**Consigne:**
Répondez aux questions suivantes à partir de l'extrait sur le gouvernement Martelly-Conille présenté ci-dessous.
1. Quel gouvernement a commencé son an un cette semaine ?
2. À travers quel journal une partie de la classe politique s'adresse-t-elle au Premier ministre ?
3. De quelle formation Evans Paul est-il le leader ?

**Texte source:**
━━━━━━
La classe politique juge déjà Conille

L'an un du gouvernement Martelly-Conille a commencé cette semaine. Les attentes de la population sont nombreuses. Garry Conille et son équipe doivent donner des résultats. Sceptique, une partie de la classe politique veut quand même leur accorder un temps de grâce tout en étant vigilante. L'autre partie, très critique, est passée dans l'opposition et n'attend rien du pouvoir. Ils s'adressent au Premier ministre à travers Le Nouvelliste.
Haïti: Manque d'expérience politique. Absence de connaissance des dossiers. La nouvelle équipe gouvernementale est au pied du mur. Les défis sont énormes. La sécurité publique, la création d'emplois, la cohésion sociale qui permettra de diminuer la tension, notamment chez les plus défavorisés, l'application du pacte de gouvernabilité que prône l'Alternative, sortir les sinistrés sous les tentes sont, entre autres, les attentes de Evans Paul, leader du KID, même s'il ne cache pas son scepticisme par rapport à la réussite du nouveau gouvernement.
━━━━━━
**Données fournies:**
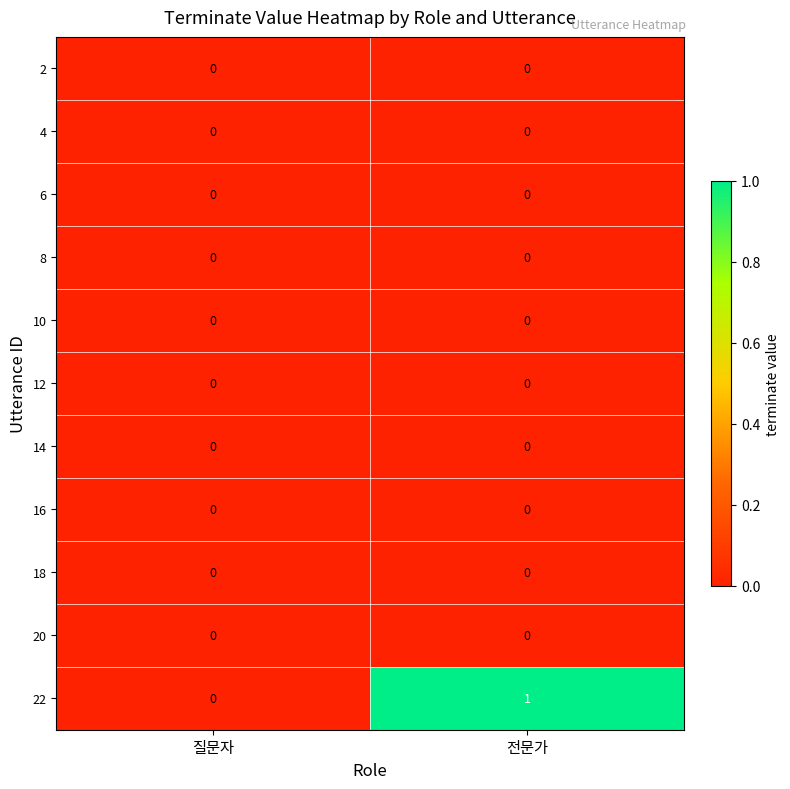

Which series changed the most between 질문자 and 전문가?

22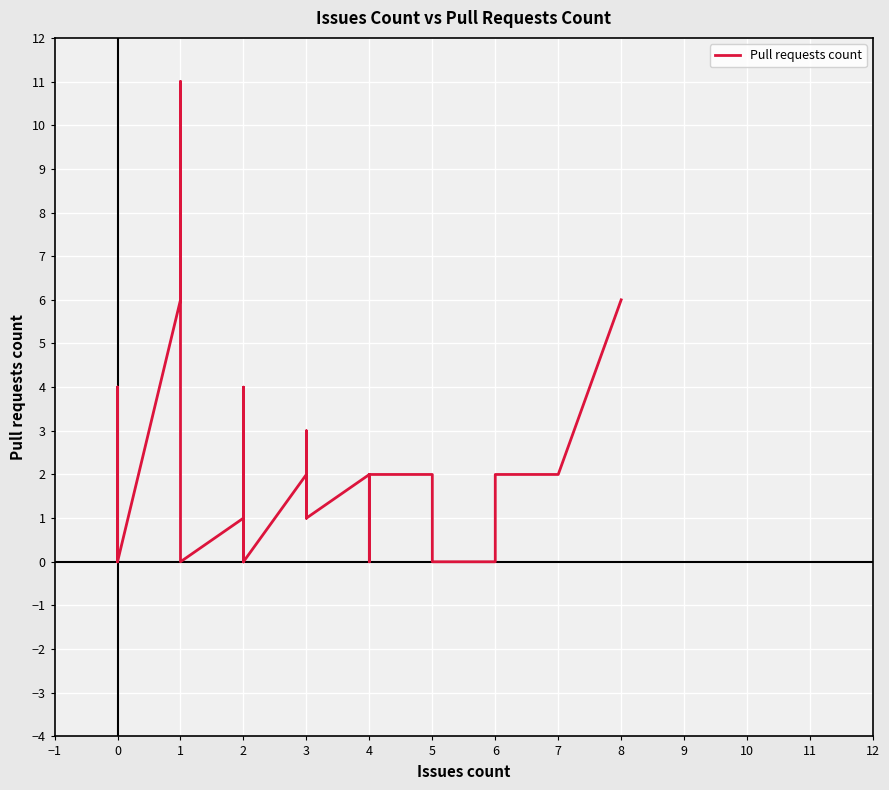

The chart shows a value of 1 at 3. True or false?

False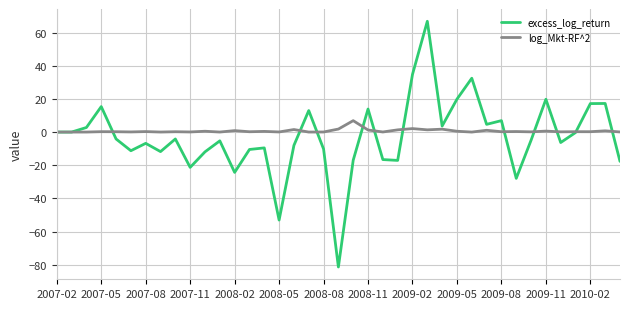

How many lines are shown in the chart?

2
━━━━━━
**Réponse rédigée:**
1. Le gouvernement Martelly-Conille.
2. Le Nouvelliste.
3. Du KID.